● **DESCRIPTION OF THE TASK**:
All lines in the records below that hold "mobilità" are to be shown.

● **Saved entries**:

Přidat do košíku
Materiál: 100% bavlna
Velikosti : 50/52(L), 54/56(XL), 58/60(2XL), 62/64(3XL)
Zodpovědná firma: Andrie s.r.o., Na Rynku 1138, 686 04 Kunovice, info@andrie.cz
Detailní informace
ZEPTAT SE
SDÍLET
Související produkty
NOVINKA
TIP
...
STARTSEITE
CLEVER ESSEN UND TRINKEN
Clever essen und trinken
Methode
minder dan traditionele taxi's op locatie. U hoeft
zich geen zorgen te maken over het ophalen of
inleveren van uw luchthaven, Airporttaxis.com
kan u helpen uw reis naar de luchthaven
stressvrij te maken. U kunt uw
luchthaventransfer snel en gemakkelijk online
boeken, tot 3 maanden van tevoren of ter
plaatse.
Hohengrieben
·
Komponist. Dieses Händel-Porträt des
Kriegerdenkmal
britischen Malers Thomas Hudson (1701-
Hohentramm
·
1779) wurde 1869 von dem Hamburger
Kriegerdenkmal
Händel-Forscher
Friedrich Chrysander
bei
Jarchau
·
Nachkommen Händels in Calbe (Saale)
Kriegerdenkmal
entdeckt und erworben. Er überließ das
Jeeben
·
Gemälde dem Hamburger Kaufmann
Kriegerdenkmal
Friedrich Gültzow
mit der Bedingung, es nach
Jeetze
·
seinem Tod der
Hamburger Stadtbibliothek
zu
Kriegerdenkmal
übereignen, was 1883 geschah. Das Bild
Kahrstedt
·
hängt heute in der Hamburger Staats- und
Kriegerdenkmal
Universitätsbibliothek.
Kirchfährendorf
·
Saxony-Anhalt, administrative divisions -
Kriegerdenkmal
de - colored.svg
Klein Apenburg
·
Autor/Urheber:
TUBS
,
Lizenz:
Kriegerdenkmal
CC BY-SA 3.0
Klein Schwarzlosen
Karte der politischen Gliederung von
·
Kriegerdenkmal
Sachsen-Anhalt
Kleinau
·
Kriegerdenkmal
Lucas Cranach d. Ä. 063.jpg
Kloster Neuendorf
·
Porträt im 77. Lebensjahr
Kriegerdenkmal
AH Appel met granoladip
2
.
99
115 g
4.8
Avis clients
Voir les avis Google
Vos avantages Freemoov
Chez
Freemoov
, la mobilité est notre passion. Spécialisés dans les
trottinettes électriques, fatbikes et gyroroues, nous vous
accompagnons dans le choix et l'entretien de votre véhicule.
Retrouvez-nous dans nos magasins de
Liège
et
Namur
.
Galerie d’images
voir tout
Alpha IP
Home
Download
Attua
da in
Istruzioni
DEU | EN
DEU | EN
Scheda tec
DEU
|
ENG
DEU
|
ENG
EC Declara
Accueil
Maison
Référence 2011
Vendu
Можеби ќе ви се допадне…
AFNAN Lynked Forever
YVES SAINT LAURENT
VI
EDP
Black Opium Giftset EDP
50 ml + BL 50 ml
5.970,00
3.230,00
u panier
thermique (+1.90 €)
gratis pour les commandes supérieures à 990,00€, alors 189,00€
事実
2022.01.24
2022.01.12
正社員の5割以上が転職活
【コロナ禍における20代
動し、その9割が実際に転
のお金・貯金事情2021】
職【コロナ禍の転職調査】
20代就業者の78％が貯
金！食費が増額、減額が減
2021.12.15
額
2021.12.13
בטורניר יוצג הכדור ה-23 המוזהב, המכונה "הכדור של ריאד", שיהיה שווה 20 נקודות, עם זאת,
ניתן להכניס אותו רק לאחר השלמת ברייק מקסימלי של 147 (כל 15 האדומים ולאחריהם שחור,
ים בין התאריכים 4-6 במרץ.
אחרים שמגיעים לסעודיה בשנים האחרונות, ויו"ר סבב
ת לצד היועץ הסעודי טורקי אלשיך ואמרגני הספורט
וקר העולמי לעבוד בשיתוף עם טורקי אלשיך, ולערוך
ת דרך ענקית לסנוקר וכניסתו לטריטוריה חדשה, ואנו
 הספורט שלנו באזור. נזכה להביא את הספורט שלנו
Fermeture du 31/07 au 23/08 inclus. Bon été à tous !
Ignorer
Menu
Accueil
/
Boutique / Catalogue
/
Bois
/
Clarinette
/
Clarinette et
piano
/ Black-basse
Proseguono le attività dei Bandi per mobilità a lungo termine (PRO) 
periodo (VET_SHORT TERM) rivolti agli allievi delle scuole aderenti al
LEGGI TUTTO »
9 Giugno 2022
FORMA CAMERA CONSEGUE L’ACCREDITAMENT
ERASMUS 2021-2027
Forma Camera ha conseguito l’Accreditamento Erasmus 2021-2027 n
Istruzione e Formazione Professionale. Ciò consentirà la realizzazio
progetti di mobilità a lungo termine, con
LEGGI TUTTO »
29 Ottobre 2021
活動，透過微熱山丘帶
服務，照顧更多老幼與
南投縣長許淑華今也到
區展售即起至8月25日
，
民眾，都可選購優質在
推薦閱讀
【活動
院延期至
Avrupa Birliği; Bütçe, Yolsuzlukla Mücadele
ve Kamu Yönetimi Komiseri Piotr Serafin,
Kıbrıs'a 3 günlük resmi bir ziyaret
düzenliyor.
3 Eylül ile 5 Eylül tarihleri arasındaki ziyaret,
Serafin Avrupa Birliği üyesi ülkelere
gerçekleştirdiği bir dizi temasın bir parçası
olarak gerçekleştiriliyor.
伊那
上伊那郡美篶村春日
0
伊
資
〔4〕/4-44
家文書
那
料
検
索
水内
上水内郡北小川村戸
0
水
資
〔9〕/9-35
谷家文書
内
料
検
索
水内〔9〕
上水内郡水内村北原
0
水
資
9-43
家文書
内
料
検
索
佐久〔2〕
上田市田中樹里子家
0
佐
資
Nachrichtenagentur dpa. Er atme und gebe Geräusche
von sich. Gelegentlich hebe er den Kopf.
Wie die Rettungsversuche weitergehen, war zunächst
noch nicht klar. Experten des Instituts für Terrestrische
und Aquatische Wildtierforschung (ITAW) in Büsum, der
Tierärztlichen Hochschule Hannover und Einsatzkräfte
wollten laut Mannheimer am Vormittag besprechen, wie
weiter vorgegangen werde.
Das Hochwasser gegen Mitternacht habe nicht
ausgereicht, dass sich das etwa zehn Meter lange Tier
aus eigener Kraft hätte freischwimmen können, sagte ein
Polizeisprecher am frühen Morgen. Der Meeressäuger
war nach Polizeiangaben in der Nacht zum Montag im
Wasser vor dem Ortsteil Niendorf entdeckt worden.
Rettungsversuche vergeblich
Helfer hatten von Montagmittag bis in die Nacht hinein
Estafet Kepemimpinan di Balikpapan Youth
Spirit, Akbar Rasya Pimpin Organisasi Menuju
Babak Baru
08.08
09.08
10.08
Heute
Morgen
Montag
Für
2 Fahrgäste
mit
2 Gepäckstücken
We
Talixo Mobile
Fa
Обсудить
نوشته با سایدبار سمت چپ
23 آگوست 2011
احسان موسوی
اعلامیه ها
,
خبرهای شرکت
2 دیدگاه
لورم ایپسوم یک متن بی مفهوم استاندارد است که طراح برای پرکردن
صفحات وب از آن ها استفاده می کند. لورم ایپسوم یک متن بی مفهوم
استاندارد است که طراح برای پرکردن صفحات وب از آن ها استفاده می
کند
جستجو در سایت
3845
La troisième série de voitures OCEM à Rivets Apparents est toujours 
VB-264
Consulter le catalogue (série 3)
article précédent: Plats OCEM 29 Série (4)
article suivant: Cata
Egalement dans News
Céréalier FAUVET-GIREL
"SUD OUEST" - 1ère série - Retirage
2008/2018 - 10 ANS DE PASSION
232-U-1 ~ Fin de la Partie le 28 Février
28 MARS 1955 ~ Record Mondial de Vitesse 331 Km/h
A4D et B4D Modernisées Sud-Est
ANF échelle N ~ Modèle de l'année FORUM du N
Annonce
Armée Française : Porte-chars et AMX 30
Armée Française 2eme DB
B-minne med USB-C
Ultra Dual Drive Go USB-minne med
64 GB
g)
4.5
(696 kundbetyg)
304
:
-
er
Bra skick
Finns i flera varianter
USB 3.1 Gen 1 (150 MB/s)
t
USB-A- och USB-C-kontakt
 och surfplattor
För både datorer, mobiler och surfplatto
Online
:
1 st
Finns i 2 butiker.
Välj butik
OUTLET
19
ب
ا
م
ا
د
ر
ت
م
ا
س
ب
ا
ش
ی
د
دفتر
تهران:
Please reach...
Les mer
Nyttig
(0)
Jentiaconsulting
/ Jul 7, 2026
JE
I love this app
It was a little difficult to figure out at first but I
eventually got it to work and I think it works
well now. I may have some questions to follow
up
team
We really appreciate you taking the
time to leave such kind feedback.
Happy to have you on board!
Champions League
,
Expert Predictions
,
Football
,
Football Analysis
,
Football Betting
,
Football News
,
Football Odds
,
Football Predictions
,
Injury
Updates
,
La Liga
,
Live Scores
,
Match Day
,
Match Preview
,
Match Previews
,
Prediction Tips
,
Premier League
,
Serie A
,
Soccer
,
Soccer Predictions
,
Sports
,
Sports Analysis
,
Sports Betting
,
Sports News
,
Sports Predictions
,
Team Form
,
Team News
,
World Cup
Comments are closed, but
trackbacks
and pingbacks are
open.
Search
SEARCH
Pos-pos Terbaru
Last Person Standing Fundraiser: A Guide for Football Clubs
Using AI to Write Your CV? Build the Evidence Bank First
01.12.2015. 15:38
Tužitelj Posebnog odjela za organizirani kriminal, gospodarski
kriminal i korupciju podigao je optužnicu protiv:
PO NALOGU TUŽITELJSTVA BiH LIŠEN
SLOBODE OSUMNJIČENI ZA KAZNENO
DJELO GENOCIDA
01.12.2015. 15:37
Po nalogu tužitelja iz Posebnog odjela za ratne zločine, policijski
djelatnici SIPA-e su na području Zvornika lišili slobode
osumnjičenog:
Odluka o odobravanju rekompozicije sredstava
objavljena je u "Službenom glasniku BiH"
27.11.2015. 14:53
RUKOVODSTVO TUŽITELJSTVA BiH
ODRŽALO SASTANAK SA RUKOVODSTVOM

● **REPLY TO THE EXERCISE**:
Proseguono le attività dei Bandi per mobilità a lungo termine (PRO) 
progetti di mobilità a lungo termine, con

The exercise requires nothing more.